## Task to complete
From the first line to the last, repeat the data exactly and drop the pictures.

## Source information
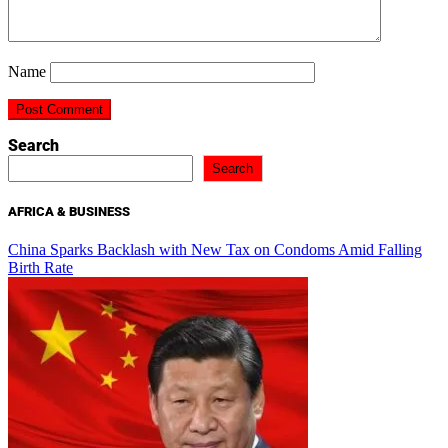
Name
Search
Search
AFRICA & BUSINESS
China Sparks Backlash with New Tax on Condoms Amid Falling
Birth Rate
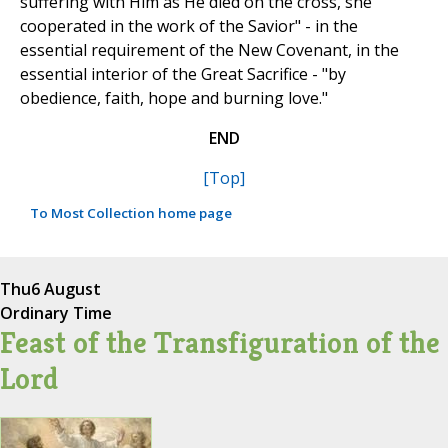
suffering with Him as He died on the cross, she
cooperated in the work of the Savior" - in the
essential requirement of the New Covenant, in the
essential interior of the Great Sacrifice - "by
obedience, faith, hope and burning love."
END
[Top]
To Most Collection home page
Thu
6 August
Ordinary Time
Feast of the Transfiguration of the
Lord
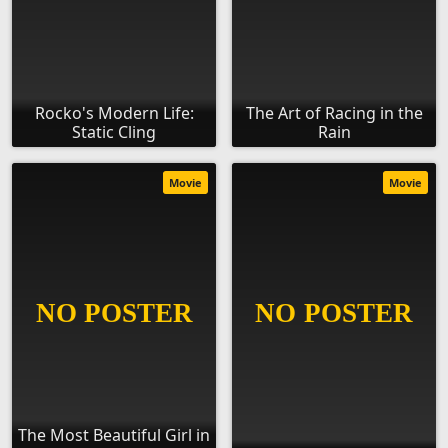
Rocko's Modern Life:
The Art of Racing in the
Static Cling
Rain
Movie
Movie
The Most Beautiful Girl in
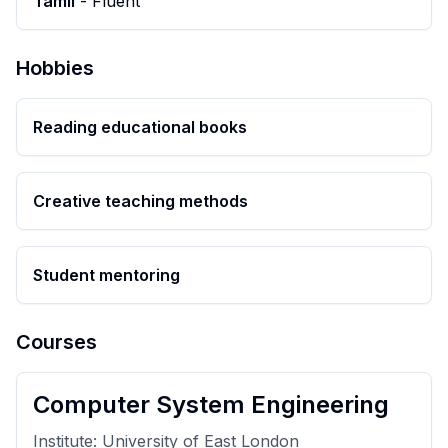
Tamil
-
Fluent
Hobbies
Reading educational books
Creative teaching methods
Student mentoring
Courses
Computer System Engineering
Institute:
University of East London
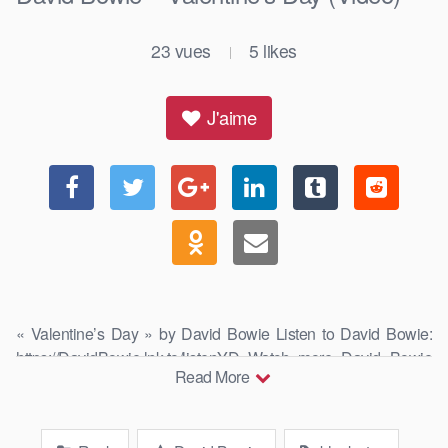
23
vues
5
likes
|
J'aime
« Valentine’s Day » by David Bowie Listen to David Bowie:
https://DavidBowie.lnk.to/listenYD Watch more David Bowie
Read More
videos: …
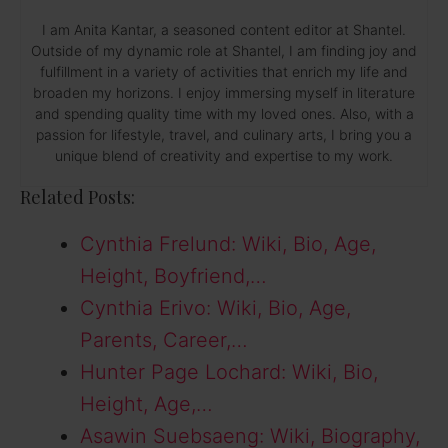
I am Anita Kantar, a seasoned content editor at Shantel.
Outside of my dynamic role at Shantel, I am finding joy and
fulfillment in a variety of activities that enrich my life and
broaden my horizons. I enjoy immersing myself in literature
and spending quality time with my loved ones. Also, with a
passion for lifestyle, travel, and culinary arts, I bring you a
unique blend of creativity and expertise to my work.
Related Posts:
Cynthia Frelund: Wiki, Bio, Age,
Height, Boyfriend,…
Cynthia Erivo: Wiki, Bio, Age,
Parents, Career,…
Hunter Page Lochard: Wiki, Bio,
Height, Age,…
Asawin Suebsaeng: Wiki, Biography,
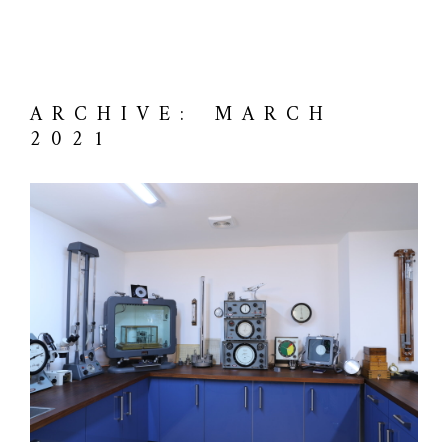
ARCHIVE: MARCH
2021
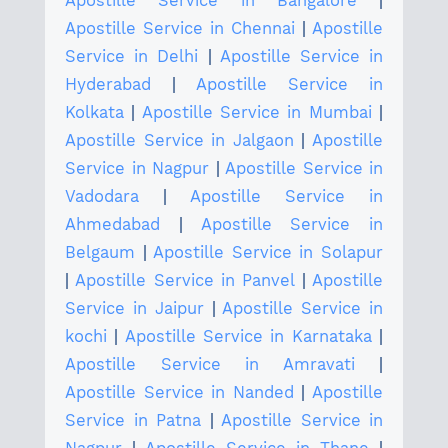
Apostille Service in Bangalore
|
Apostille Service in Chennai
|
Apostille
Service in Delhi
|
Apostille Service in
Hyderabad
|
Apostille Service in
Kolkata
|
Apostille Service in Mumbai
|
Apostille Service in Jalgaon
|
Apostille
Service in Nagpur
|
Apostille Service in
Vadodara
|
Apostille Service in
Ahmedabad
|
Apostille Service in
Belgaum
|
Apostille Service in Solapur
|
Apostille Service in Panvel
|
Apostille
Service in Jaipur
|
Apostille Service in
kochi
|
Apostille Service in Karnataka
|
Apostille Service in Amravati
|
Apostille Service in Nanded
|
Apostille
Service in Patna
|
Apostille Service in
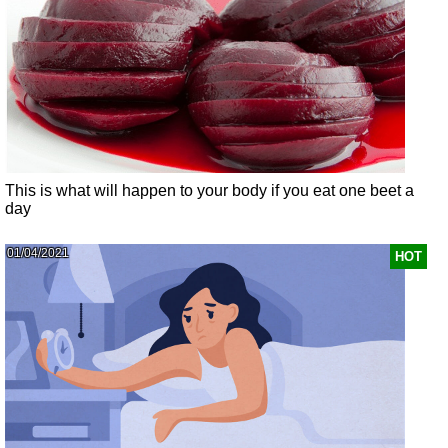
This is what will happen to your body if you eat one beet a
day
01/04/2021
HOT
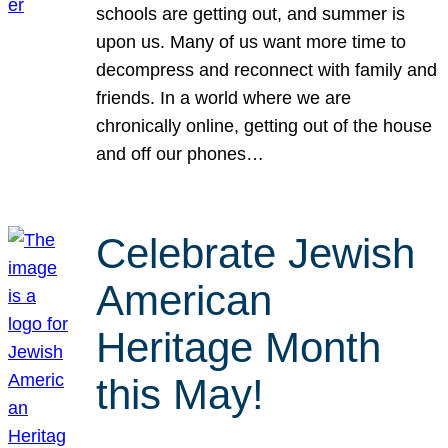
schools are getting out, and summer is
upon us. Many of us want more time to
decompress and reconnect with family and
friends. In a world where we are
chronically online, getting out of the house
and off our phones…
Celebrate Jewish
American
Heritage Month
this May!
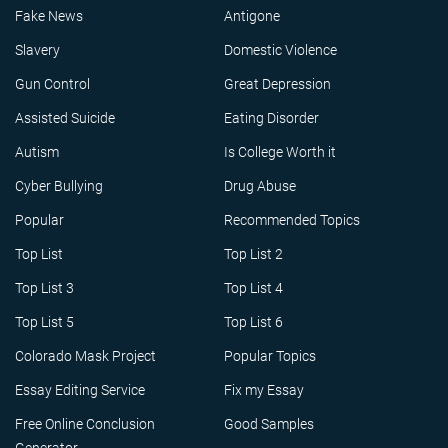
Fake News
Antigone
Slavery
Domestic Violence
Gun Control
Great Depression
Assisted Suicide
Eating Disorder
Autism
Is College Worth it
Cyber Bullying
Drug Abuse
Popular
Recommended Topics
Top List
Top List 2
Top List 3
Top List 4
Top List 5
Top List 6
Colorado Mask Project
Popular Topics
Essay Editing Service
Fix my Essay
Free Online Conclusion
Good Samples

## Output of the task
Name
Search
Search
AFRICA & BUSINESS
China Sparks Backlash with New Tax on Condoms Amid Falling
Birth Rate
suffering with Him as He died on the cross, she
cooperated in the work of the Savior" - in the
essential requirement of the New Covenant, in the
essential interior of the Great Sacrifice - "by
obedience, faith, hope and burning love."
END
[Top]
To Most Collection home page
Thu
6 August
Ordinary Time
Feast of the Transfiguration of the
Lord
Rocko's Modern Life:
The Art of Racing in the
Static Cling
Rain
Movie
Movie
The Most Beautiful Girl in
Tamil
-
Fluent
Hobbies
Reading educational books
Creative teaching methods
Student mentoring
Courses
Computer System Engineering
Institute:
University of East London
23
vues
5
likes
|
J'aime
« Valentine’s Day » by David Bowie Listen to David Bowie:
https://DavidBowie.lnk.to/listenYD Watch more David Bowie
Read More
videos: …
I am Anita Kantar, a seasoned content editor at Shantel.
Outside of my dynamic role at Shantel, I am finding joy and
fulfillment in a variety of activities that enrich my life and
broaden my horizons. I enjoy immersing myself in literature
and spending quality time with my loved ones. Also, with a
passion for lifestyle, travel, and culinary arts, I bring you a
unique blend of creativity and expertise to my work.
Related Posts:
Cynthia Frelund: Wiki, Bio, Age,
Height, Boyfriend,…
Cynthia Erivo: Wiki, Bio, Age,
Parents, Career,…
Hunter Page Lochard: Wiki, Bio,
Height, Age,…
Asawin Suebsaeng: Wiki, Biography,
ARCHIVE: MARCH
2021
Apostille Service in Bangalore
|
Apostille Service in Chennai
|
Apostille
Service in Delhi
|
Apostille Service in
Hyderabad
|
Apostille Service in
Kolkata
|
Apostille Service in Mumbai
|
Apostille Service in Jalgaon
|
Apostille
Service in Nagpur
|
Apostille Service in
Vadodara
|
Apostille Service in
Ahmedabad
|
Apostille Service in
Belgaum
|
Apostille Service in Solapur
|
Apostille Service in Panvel
|
Apostille
Service in Jaipur
|
Apostille Service in
kochi
|
Apostille Service in Karnataka
|
Apostille Service in Amravati
|
Apostille Service in Nanded
|
Apostille
Service in Patna
|
Apostille Service in
This is what will happen to your body if you eat one beet a
day
01/04/2021
HOT
schools are getting out, and summer is
upon us. Many of us want more time to
decompress and reconnect with family and
friends. In a world where we are
chronically online, getting out of the house
and off our phones…
Celebrate Jewish
American
Heritage Month
this May!
Fake News
Antigone
Slavery
Domestic Violence
Gun Control
Great Depression
Assisted Suicide
Eating Disorder
Autism
Is College Worth it
Cyber Bullying
Drug Abuse
Popular
Recommended Topics
Top List
Top List 2
Top List 3
Top List 4
Top List 5
Top List 6
Colorado Mask Project
Popular Topics
Essay Editing Service
Fix my Essay
Free Online Conclusion
Good Samples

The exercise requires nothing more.